Few themes in health care require the breadth of innovation as closing disparities found in low resource settings. Defining an unmet need for regions and populations who have been deprived of care found elsewhere, and then formulating a solution calls for openmindeness and a broad skill set. The vectors of innovation may range from new technical solutions to changing the care pathway, or novel means of paying for health care.
Appropriately for such a complex issue there are many parallel efforts focused on reducing the disparities in care. The efforts are as varied as the participants—novel distribution of proven antibiotics and vaccines, and developing a new medical device would both fall under the umbrella. Participants include governments and governmental agencies, nonprofits, academic centers and corporations. It is the latter two where biomedical engineering (BME) may have its greatest impact on the challenges facing global health.
Throwing technology at these problems is no panacea. Low resource regions are littered with failed experiments or business ventures that attempted to help solve these problems. For example, when faced with a disparity of access to technology [1], sending older-generation equipment to hospitals in the region sounds like a philanthropic win. However maintenance, parts and service are often not available, and the equipment is consigned to the room or hallway with other nonfunctional machines [2]. It may be that a novel device designed for that market is what it will take to move the needle on standard of care.

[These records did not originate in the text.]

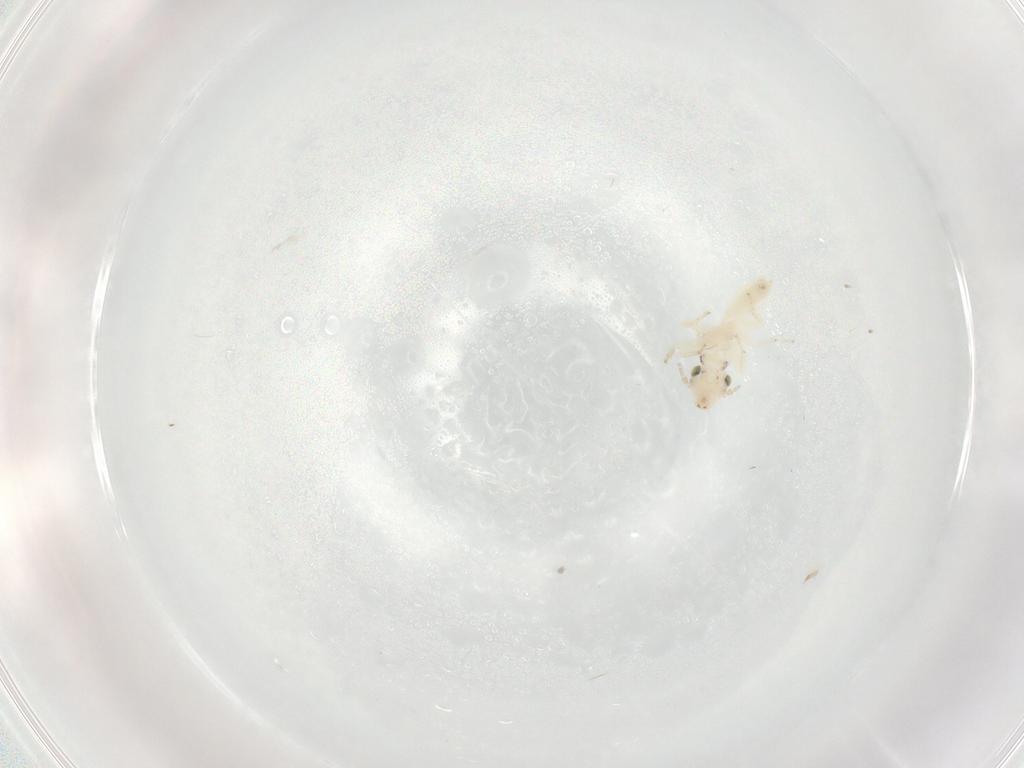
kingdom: Animalia
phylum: Arthropoda
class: Insecta
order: Psocodea
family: Lepidopsocidae
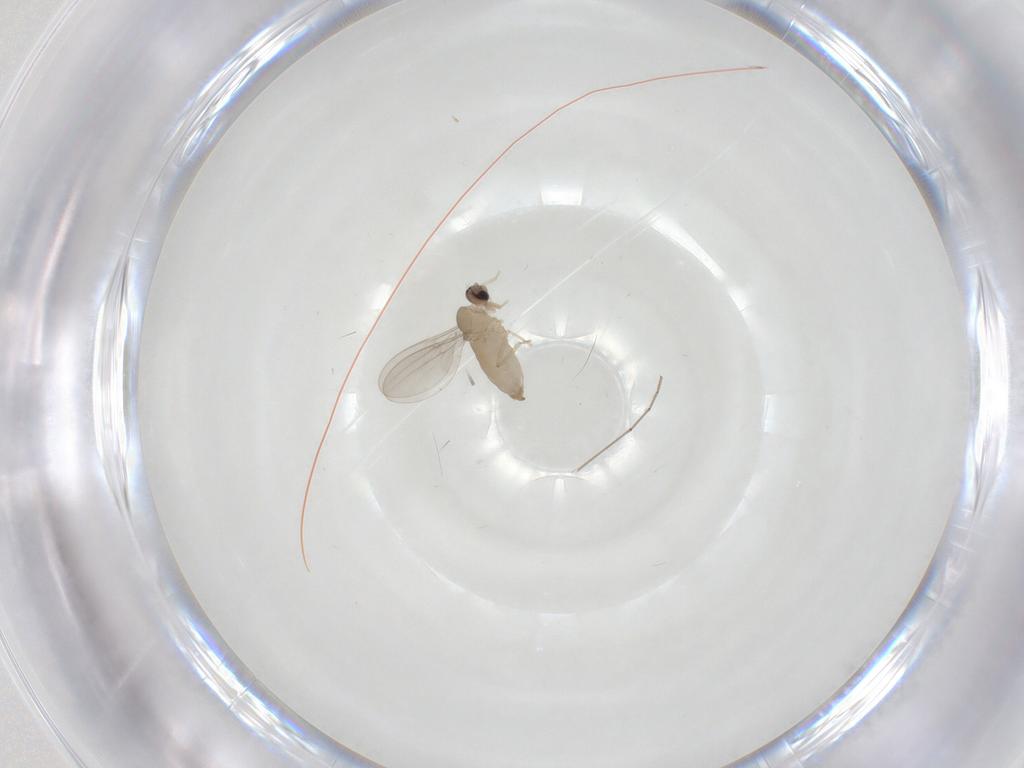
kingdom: Animalia
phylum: Arthropoda
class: Insecta
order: Diptera
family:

Given the challenge, what makes biomedical engineers perfect to tackle such a complicated topic? For one, BME is truly an integrative discipline. Starting with unmet needs, constraints and requirements, a BME will set out to craft a solution not limited by any particular technical discipline. Ultimately, a team of biomedical engineers should prefer the best option, be it a battery-powered Wi-Fi-enabled smart device or a simple mechanical tool, so long as it solves the problem. This agnostic approach leads to more creativity and wider possible solution set.
Biomedical engineers also often cite the varied coursework that can make their education less marketable to some employers [3]—but it is this same broad-based education that empowers a biomedical engineer to tackle such complex problems.
In this issue of Pulse, we will highlight some of the challenges, opportunities, and examples of technology-focused global health innovation where BME plays a key role, including the role of training and immersive experiences. The goals are ambitious, the work is impressive, and at the end of the day these articles perfectly underscore why so many of us have made this our chosen profession. I hope you find them as inspiring as I do, and it sparks an idea where you yourself might play a role or expand what you already do to advance global health innovation.
References
- T. Maboreke, J. Banhwa, and R. D. Pitcher, “An audit of licensed zimbabwean radiology equipment resources as a measure of healthcare access and equity,” Pan Afr. Med. J., vol. 34, Oct. 2019, doi: 10.11604/pamj.2019.34.60.18935.
- N. Bhadelia, “Rage against the busted medical machines,” NPR News, Sep. 2016.
- J. Berglund, “The real world: BME graduates reflect on whether universities are providing adequate preparation for a career in industry,” IEEE Pulse, vol. 6, no. 2, pp. 46–49, Mar./Apr. 2015, doi: 10.1109/MPUL.2014.2386631.